Pour l’homme de la voie et son aide de deuxième catégorie la neige apportait des travaux éprouvants, sans cesse recommencés. Ils devaient parcourir le ballast entre deux talus, se jeter de côté au premier sifflet, attendre que le convoi s’éloigne pour se secouer de tout ce blanc et regagner le chemin incertain où ils cassaient les gros blocs glacés, écartaient les branches surchargées, pellaient pour effacer les menées qui léchaient le rail.
Le pire les attendait au retour, avec le passage du viaduc, l’interminable progression, une plaque après l’autre, tâtant du bout du brodequin la partie la moins glissante de ce mortel chemin. Lorsqu’on atteignit février, le froid devint majuscule. Dans la nature minérale, seuls sous les cirrus qui essuyaient le ciel, ils étaient deux fourmis gauches tentant de contrôler les abords d’une voie figée dans le gel, unissant leurs forces pour arracher, avant le passage du prochain train, un branchage soudé au rail par la violence de l’hiver.
Chaque matin clair, ils regardaient le thermomètre avec le secret espoir qu’il était remonté dans la nuit mais il restait désespérément à moins vingt-cinq. Ils se rendaient jusqu’à la voie, à la racine du viaduc, tâtaient le fer du rail, cherchaient passionnément, à même le métal, une preuve que leur acrobatie tragique et quotidienne servait le train. Ils revenaient à la cabane du garde-voie, se chargeaient l’estomac de polenta brûlante, partaient avec quelques flèches de lard dans la musette. Des guenilles de laine noire dépassaient de leurs habits, entouraient la tête, le buste, les jambes, calfataient les semelles des brodequins.
– Tu crois que les trains passent encore? demandait le garçon.
– Sûr, répliquait Grandguillaume.
Au fil des jours transparents ils s’étaient appliqués à placer des pièges à trains, ramures plantées au centre du ballast et que les animaux bousculaient sans égards.
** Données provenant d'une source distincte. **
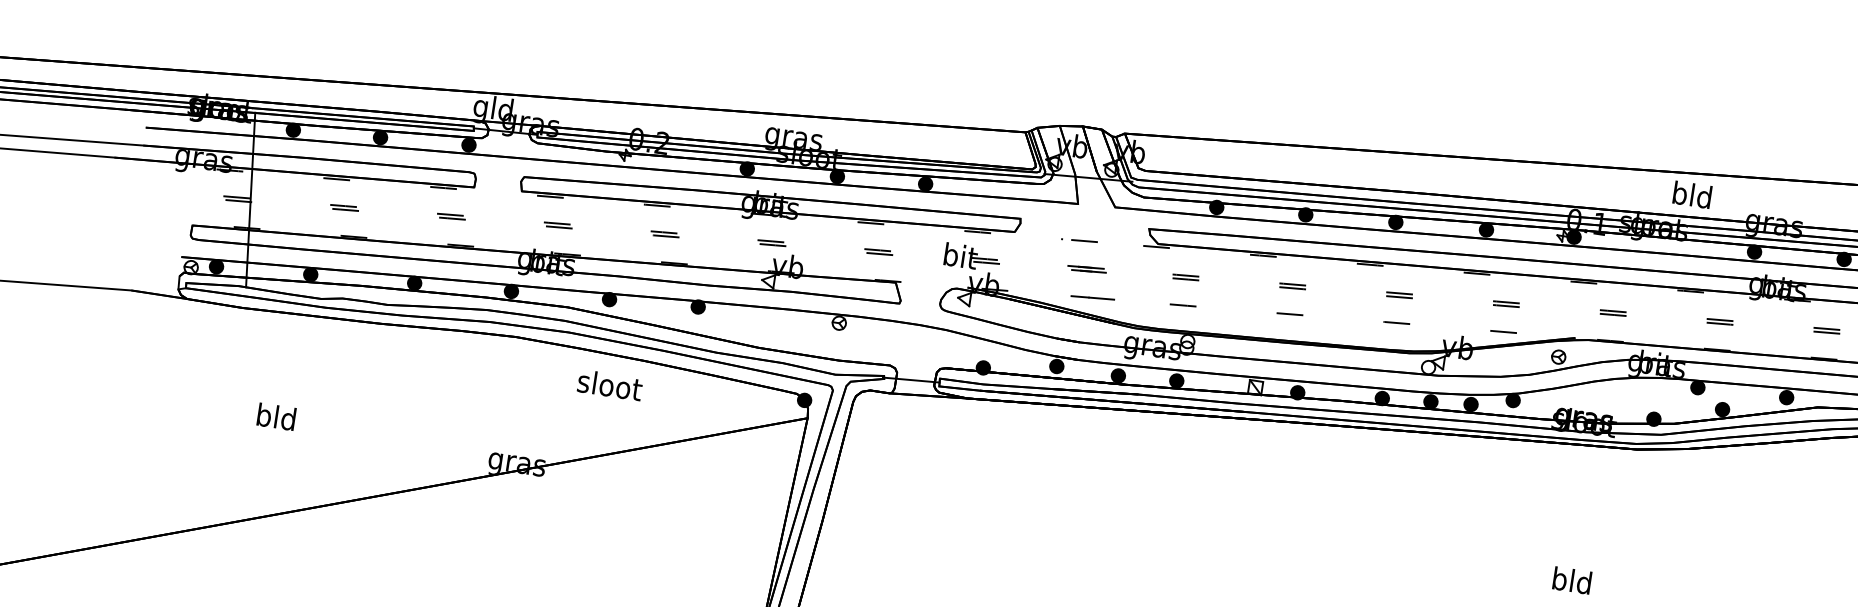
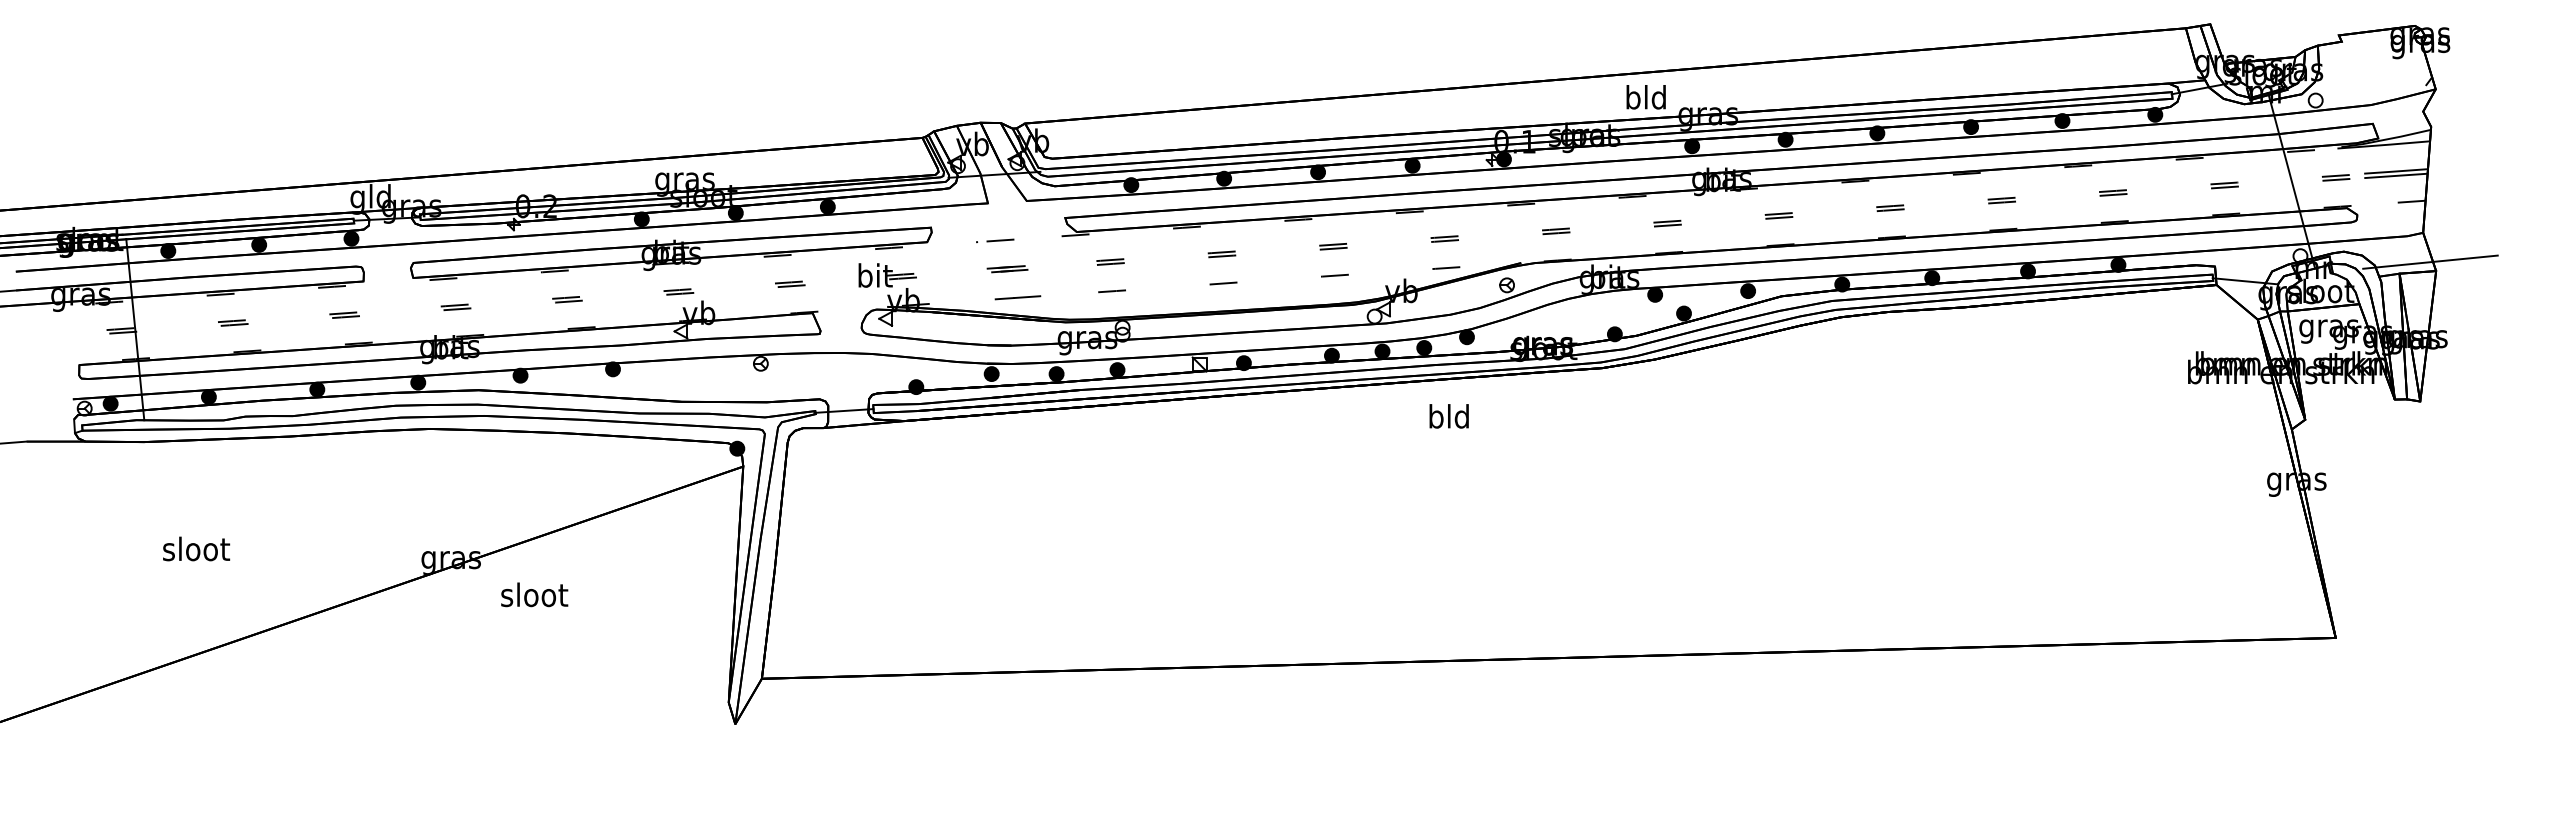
text: (1691, 195) -> (1645, 97), moved
text: (610, 384) -> (534, 594), moved
text: (276, 416) -> (196, 548), bld -> sloot
text: (1571, 580) -> (1448, 416), moved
Plus on avançait dans le mois et plus leur héroïque randonnée devenait inopérante dans cette nature sculptée par le gel.
Ce jour de la fin février 1913 ils avaient quitté leur cabane depuis plusieurs heures lorsque, au milieu de l’après-midi, leur parvint le tchouk-tchouk d’une locomotive lancée sur les rails.
– Tu vois, dit le bon géant.
La joie se lisait au coin des lèvres et des yeux, jusque dans les plis de la bouche.
Ils attendaient en souriant le moment où ils devraient se plaquer dans la neige du talus. Le convoi venait lentement vers eux.
– C’est une loco haut le pied, dit Lucien.
– Sûr, répliqua Grandguillaume.
Bientôt le mufle noir de la machine fut sur eux.
Penchés par-dessus la grosse rampe de cuivre, deux hommes au visage noirci leur faisaient signe:
– Montez, montez. On peut pas s’arrêter.